[DATA FOR PROCESSING]

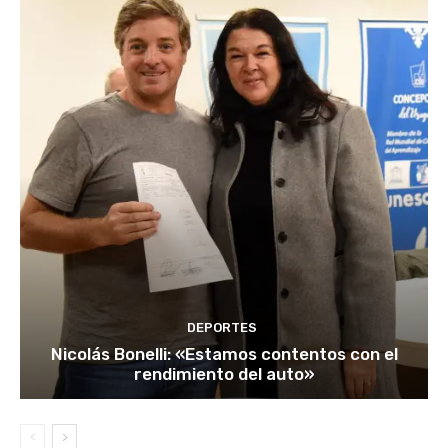
DEPORTES
Nicolás Bonelli: «Estamos contentos con el
rendimiento del auto»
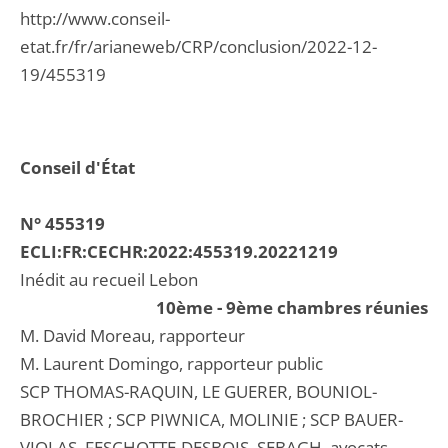
http://www.conseil-
etat.fr/fr/arianeweb/CRP/conclusion/2022-12-
19/455319
Conseil d'État
N° 455319
ECLI:FR:CECHR:2022:455319.20221219
Inédit au recueil Lebon
10ème - 9ème chambres réunies
M. David Moreau, rapporteur
M. Laurent Domingo, rapporteur public
SCP THOMAS-RAQUIN, LE GUERER, BOUNIOL-
BROCHIER ; SCP PIWNICA, MOLINIE ; SCP BAUER-
VIOLAS, FESCHOTTE-DESBOIS, SEBAGH, avocats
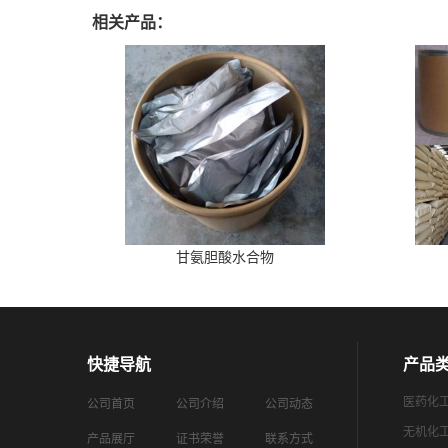
相关产品：
甘氨胆酸水合物
快捷导航
产品
医药化
公司首页
公司介绍
公司动态
无机化
产品展厅
证书荣誉
联系方式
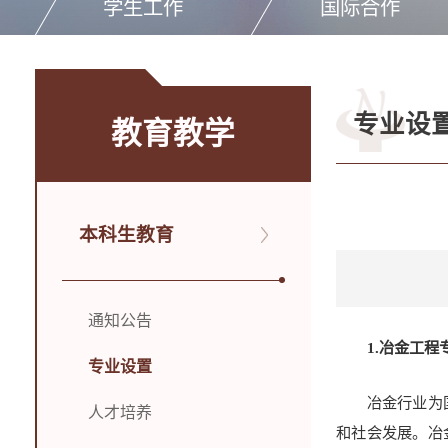
学生工作
国际合作
专业设
教育教学
本科生教育
通知公告
1.冶金工程
专业设置
冶金行业为
人才培养
和社会发展。冶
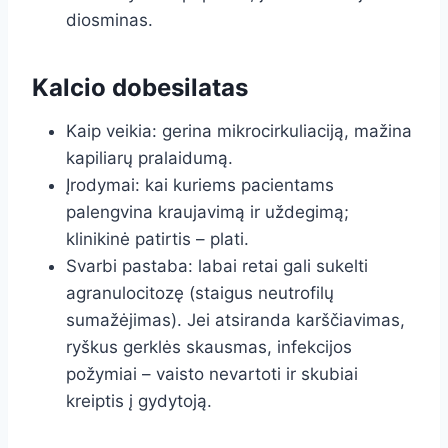
diosminas.
Kalcio dobesilatas
Kaip veikia: gerina mikrocirkuliaciją, mažina
kapiliarų pralaidumą.
Įrodymai: kai kuriems pacientams
palengvina kraujavimą ir uždegimą;
klinikinė patirtis – plati.
Svarbi pastaba: labai retai gali sukelti
agranulocitozę (staigus neutrofilų
sumažėjimas). Jei atsiranda karščiavimas,
ryškus gerklės skausmas, infekcijos
požymiai – vaisto nevartoti ir skubiai
kreiptis į gydytoją.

[/DATA FOR PROCESSING]

TASK STATEMENT: From the entries above, copy every line where the word "rapporteur" shows up.

RESPONSE:
M. David Moreau, rapporteur
M. Laurent Domingo, rapporteur public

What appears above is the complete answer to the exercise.